The first step is to calculate total exposure during the last seven years. For surviving females older than 7 years old, this will be 84 months (DHS stores dates as century month codes, so we'll be working in months for now). For women who have died, this will be the amount of time they were alive during the past seven years before they died. For sisters younger than 7 years old, this will be their age in months - though sisters younger than 15 years old at the time of interview/death will be filtered out eventually anyway.
```{r}
mmrate_data = mmrate_data %>%
mutate(
upper_lim = pmin(int_date - 1, death_date, na.rm = T),
lower_lim = pmax(int_date - 84, birth_date),
total_exposure = upper_lim - lower_lim + 1
) %>%
filter(total_exposure > 0)
```
We'll add the age group and exposure variables as follows:
* `last_age_group`: floor((`upper_lim` - `birth_date`) / 60), which evaluates to 0 for sisters aged 0-4 at the time of interview/death, 1 for sisters aged 5-9 at the time of interview/death, etc.
* `mid_age_group`: `last_age_group` - 1
* `first_age_group`: `mid_age_group` - 1
* `expo_1`: the minimum of `total_exposure` and `upper_lim` - (`birth_date` + `last_age_group` * 60) + 1). The latter is the number of months between time of interview/death and when the woman entered her current age group - `total_exposure` will be less than this for deceased women who died shortly after seven years ago so we take the minimum of the two.
* `expo_2`: the minimum of 60 and `total_exposure` - `expo_1` - either a woman spanned the entire middle age group in the past seven years, which is 60 months wide, or she didn't and her remaining exposure, `total_exposure` - `expo_1`, is less and all gets allocated to the middle group.
* `expo_3`: `total_exposure` - `expo_1` - `expo_2` - whatever remains, if anything, after exposure has been allocated to the first two age groups.

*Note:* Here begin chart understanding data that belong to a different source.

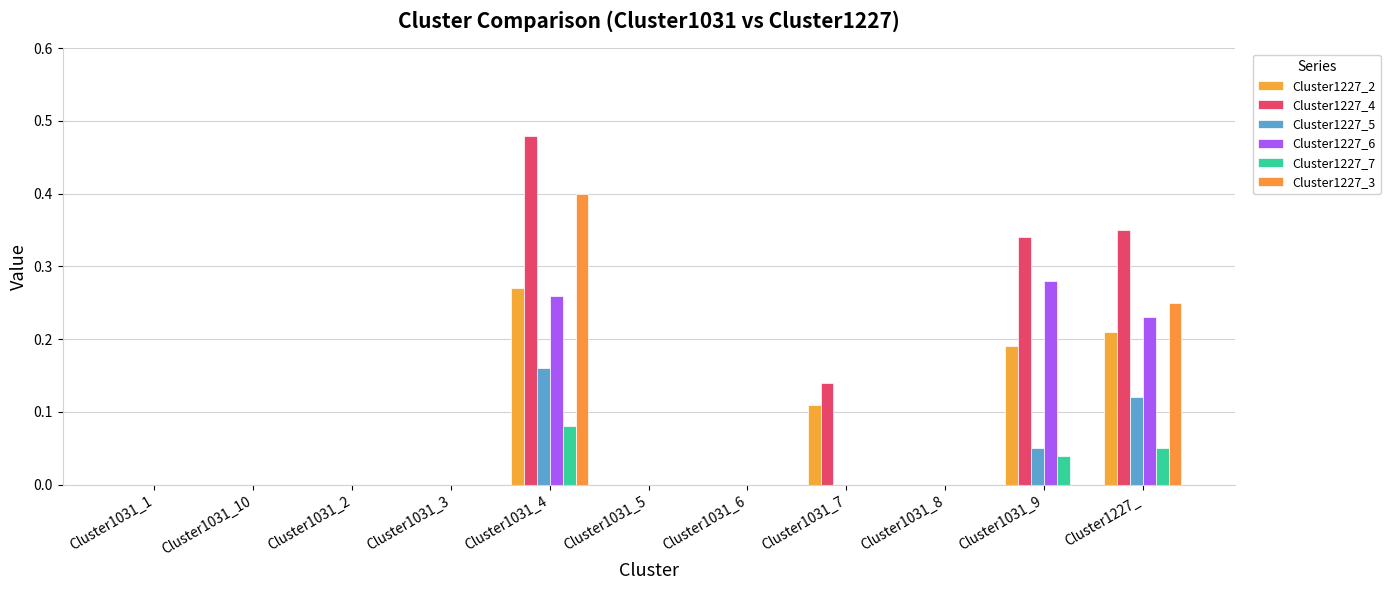

Reading right to left, extract all data points from this chart.

Cluster1227_2: Cluster1227_=0.2	Cluster1031_9=0.2	Cluster1031_8=0.0	Cluster1031_7=0.1	Cluster1031_6=0.0	Cluster1031_5=0.0	Cluster1031_4=0.3	Cluster1031_3=0.0	Cluster1031_2=0.0	Cluster1031_10=0.0	Cluster1031_1=0.0
Cluster1227_4: Cluster1227_=0.3	Cluster1031_9=0.3	Cluster1031_8=0.0	Cluster1031_7=0.1	Cluster1031_6=0.0	Cluster1031_5=0.0	Cluster1031_4=0.5	Cluster1031_3=0.0	Cluster1031_2=0.0	Cluster1031_10=0.0	Cluster1031_1=0.0
Cluster1227_5: Cluster1227_=0.1	Cluster1031_9=0.1	Cluster1031_8=0.0	Cluster1031_7=0.0	Cluster1031_6=0.0	Cluster1031_5=0.0	Cluster1031_4=0.2	Cluster1031_3=0.0	Cluster1031_2=0.0	Cluster1031_10=0.0	Cluster1031_1=0.0
Cluster1227_6: Cluster1227_=0.2	Cluster1031_9=0.3	Cluster1031_8=0.0	Cluster1031_7=0.0	Cluster1031_6=0.0	Cluster1031_5=0.0	Cluster1031_4=0.3	Cluster1031_3=0.0	Cluster1031_2=0.0	Cluster1031_10=0.0	Cluster1031_1=0.0
Cluster1227_7: Cluster1227_=0.1	Cluster1031_9=0.0	Cluster1031_8=0.0	Cluster1031_7=0.0	Cluster1031_6=0.0	Cluster1031_5=0.0	Cluster1031_4=0.1	Cluster1031_3=0.0	Cluster1031_2=0.0	Cluster1031_10=0.0	Cluster1031_1=0.0
Cluster1227_3: Cluster1227_=0.2	Cluster1031_9=0.0	Cluster1031_8=0.0	Cluster1031_7=0.0	Cluster1031_6=0.0	Cluster1031_5=0.0	Cluster1031_4=0.4	Cluster1031_3=0.0	Cluster1031_2=0.0	Cluster1031_10=0.0	Cluster1031_1=0.0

We'll also collapse the levels of `maternal_death` that are considered pregnancy-related deaths.
```{r warning=F}
mmrate_data = mmrate_data %>%
mutate(
last_age_group = floor((upper_lim - birth_date) / 60),
mid_age_group = last_age_group - 1,
first_age_group = mid_age_group - 1,
expo_1 = pmin(total_exposure,
upper_lim - (birth_date + last_age_group * 60) + 1),
expo_2 = pmin(60, total_exposure - expo_1),
expo_3 = total_exposure - expo_1 - expo_2,
maternal_death = fct_collapse(maternal_death,
"pregnancy-related" = c("died while pregnant",
"died during delivery",
"since delivery",
"6 weeks after delivery",
"2 months after delivery")
)
)
```
Now we'll summarize weighted exposure by age group, keeping only age groups 3-9 (15-19 to 45-49). We need to summarize weighted pregnancy-related deaths by `last age group` since this was the age group of death for deceased sisters.
```{r}
last_age_sums = mmrate_data %>%
group_by(last_age_group) %>%
summarize(
total_exp_1 = sum(weight * expo_1 / 12),
total_deaths = sum(weight * (maternal_death == "pregnancy-related"),
na.rm=T)) %>%
filter(last_age_group %in% 3:9)
mid_age_sums = mmrate_data %>%
group_by(mid_age_group) %>%
summarize(
total_exp_2 = sum(weight * expo_2 / 12)) %>%
filter(mid_age_group %in% 3:9)
first_age_sums = mmrate_data %>%
group_by(first_age_group) %>%
summarize(
total_exp_3 = sum(weight * expo_3 / 12)) %>%
filter(first_age_group %in% 3:9)
```
The last step is to stitch together the three exposure tables and calculate maternal mortality rates.
```{r}
mmrate = last_age_sums %>%
transmute(age_group = paste(last_age_group * 5, "-",
(last_age_group + 1) * 5 - 1,
sep = ""),
maternal_deaths = total_deaths,
exposure_years = total_exp_1 +
mid_age_sums$total_exp_2 +
first_age_sums$total_exp_3,
maternal_mortality_rate = 1000 * maternal_deaths / exposure_years)
```
The final table, `mmrate`:
```{r echo=FALSE}
mmrate %>%
mutate_if(is.numeric, round, 1) %>%
knitr::kable()
```
This table matches the maternal mortality rate table for the model data provided by DHS. It also illustrates how maternal mortality rates fail to control for differences in fertility across groups - MMRates trail off for older age groups mostly just because pregnancies are less common in those age groups.